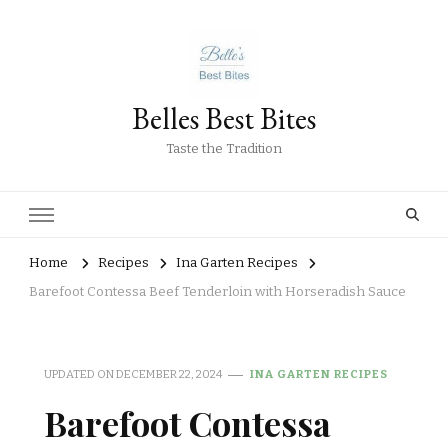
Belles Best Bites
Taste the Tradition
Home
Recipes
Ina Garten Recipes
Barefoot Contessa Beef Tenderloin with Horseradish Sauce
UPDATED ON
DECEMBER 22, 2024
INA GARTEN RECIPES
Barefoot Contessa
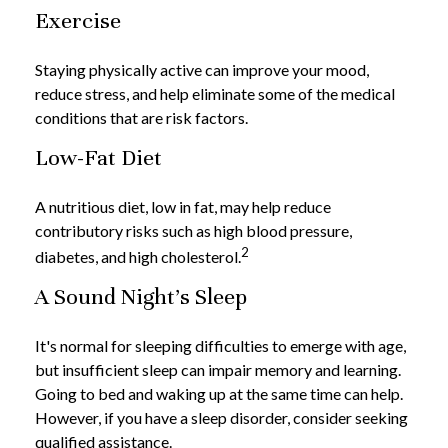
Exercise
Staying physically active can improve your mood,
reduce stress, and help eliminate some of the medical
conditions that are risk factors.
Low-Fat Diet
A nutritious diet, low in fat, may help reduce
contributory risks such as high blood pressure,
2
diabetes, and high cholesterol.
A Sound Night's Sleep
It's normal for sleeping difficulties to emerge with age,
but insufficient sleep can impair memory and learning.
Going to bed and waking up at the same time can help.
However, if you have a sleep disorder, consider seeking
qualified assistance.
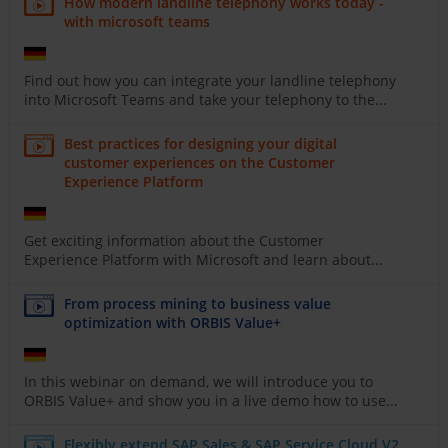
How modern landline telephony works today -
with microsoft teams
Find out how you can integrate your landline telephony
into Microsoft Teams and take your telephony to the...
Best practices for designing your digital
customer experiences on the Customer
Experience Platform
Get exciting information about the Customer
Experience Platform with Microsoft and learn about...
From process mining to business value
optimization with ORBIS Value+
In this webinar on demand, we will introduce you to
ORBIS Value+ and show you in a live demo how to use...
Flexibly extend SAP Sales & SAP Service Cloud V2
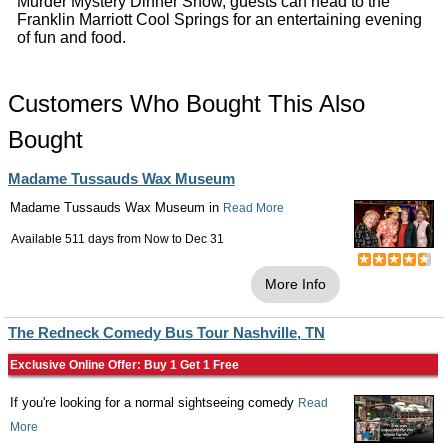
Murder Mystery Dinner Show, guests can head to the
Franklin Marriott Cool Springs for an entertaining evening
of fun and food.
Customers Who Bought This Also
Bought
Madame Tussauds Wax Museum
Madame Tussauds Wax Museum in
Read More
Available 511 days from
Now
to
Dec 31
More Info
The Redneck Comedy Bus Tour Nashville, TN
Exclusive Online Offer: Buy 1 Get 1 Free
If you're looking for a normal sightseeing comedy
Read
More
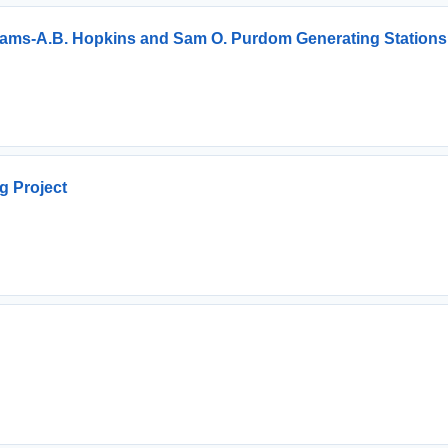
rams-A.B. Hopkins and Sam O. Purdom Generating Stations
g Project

▶ Zadanie:
Skopiuj bez zmian wszystkie wiersze od tego, w którym jest „Murder Mystery Dinner”, aż do końca listy, łącznie z pierwszym i ostatnim. Obrazki pomiń.

▶ Wynik ćwiczenia:
Murder Mystery Dinner Show, guests can head to the
Franklin Marriott Cool Springs for an entertaining evening
of fun and food.
Customers Who Bought This Also
Bought
Madame Tussauds Wax Museum
Madame Tussauds Wax Museum in
Read More
Available 511 days from
Now
to
Dec 31
More Info
The Redneck Comedy Bus Tour Nashville, TN
Exclusive Online Offer: Buy 1 Get 1 Free
If you're looking for a normal sightseeing comedy
Read
More
rams-A.B. Hopkins and Sam O. Purdom Generating Stations
g Project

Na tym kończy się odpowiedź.